Noticed how walnuts, that are said to be great for the brain, share a striking resemblance with it? We ask experts if bizarre connections are actually scientific signs

When they were teaching you the WYSIWYG, or What You See Is What You Get in computer class, little did you realise how relevant it would be to human health. As bizarre as it may sound, or look, certain foods bear a striking similarity to the organs they are beneficial for. Is it just a coincidence, or is it a less-understood sign?

“A sliced carrot looks like the human eye. The pupil, iris and radiating lines look just like the human eye and yes, science says carrots enhance blood flow to the eyes. So, the connection is scientific,” says Dr Shachi Sohal, senior dietician with Dr BL Kapur Hospital. Carrots contain a carotenoid called beta-carotene, which gets converted to Vitamin A in our body. Vitamin A is fat-soluble and an anti-oxidant that helps you see normally in the dark and promotes the growth and health of all body cells and tissues.
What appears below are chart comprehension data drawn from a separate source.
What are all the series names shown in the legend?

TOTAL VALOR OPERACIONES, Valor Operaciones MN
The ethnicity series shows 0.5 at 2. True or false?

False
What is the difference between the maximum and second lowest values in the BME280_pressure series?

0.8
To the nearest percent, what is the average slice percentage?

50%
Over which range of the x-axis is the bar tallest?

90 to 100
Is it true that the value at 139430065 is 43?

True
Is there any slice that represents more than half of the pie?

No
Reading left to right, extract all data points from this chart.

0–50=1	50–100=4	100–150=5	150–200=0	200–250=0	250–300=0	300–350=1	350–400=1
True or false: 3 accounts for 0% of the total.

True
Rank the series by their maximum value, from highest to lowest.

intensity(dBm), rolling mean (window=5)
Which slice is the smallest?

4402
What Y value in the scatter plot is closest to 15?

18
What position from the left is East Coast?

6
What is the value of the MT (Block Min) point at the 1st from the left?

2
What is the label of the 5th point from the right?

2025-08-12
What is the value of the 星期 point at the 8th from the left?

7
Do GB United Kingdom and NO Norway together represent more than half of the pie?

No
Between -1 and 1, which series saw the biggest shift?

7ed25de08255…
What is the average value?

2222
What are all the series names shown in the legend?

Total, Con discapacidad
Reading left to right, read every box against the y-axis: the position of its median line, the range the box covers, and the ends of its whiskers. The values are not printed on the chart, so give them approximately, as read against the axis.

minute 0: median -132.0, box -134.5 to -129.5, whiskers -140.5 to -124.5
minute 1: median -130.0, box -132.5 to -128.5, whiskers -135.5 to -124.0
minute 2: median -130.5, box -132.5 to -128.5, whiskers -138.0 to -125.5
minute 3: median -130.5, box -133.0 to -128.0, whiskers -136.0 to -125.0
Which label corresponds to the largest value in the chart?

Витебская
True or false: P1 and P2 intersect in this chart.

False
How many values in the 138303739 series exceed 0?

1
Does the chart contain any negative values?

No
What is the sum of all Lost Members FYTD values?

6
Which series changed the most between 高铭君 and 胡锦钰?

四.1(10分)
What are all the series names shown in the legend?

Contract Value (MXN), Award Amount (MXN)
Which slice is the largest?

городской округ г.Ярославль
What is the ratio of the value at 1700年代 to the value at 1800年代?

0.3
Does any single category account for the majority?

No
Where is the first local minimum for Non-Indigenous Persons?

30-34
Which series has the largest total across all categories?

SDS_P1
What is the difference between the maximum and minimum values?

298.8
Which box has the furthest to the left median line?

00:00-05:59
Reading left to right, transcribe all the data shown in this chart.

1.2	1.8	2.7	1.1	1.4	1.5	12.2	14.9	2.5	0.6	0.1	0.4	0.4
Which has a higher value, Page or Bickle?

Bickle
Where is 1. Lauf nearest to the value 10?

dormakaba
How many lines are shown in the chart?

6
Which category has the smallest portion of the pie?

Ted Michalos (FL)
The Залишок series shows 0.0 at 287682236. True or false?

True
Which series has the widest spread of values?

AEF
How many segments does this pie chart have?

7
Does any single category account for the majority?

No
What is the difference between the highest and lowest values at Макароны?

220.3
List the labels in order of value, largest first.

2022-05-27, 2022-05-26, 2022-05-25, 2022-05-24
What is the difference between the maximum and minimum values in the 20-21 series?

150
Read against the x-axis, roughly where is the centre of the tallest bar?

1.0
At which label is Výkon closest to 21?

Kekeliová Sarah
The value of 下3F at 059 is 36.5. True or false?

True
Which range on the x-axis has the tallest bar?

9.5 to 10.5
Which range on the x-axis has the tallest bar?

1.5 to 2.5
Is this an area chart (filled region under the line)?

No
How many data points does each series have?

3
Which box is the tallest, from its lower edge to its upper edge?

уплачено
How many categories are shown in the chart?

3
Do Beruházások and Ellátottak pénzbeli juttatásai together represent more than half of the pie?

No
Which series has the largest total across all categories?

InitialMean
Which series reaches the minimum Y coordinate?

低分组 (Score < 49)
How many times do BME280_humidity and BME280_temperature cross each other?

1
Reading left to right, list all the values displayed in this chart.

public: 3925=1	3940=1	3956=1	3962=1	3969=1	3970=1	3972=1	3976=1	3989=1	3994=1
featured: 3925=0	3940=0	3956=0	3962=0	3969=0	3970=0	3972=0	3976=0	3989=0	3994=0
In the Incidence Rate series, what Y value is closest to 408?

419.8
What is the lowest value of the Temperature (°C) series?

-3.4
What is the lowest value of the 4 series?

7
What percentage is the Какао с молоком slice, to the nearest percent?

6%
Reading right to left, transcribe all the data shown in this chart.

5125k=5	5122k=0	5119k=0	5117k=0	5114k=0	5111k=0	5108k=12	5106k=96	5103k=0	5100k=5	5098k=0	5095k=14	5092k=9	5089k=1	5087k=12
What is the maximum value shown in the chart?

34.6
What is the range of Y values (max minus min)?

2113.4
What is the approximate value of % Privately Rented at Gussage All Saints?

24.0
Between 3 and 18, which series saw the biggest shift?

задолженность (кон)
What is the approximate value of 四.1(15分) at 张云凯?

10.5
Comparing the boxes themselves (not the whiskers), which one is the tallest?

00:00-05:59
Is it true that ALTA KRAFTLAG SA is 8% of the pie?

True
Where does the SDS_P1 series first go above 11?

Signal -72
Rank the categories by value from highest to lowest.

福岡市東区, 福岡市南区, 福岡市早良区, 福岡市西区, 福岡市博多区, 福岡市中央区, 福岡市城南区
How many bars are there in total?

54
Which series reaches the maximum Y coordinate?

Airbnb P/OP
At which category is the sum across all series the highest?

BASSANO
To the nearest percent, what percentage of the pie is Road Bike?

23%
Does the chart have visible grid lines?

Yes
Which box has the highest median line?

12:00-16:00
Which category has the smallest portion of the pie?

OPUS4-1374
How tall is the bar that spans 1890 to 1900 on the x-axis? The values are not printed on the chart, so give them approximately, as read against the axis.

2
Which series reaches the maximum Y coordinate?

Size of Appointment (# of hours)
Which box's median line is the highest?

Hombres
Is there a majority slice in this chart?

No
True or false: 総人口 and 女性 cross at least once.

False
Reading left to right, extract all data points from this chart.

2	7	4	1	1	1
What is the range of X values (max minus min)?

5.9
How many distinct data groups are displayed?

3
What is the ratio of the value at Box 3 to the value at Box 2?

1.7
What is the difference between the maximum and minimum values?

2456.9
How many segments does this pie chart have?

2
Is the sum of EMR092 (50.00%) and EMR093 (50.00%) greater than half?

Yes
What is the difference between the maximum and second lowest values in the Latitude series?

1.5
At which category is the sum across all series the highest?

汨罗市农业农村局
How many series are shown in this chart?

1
Anti-oxidants like Vitamin A are essential for healthy eyes. Vitamin A maintains the functionality of rod cells in the eyes that are responsible for night vision.

Dr Shachi also supports the walnut-brain theory. “The gnarled folds of a walnut mimic the appearance of a human brain, and provide a clue to the benefits. Walnuts have often been referred to as brain food owing to the high concentration of omega 3 fats, which help brain cells function efficiently. The human brain consists of more than 60% structural fat,” she says.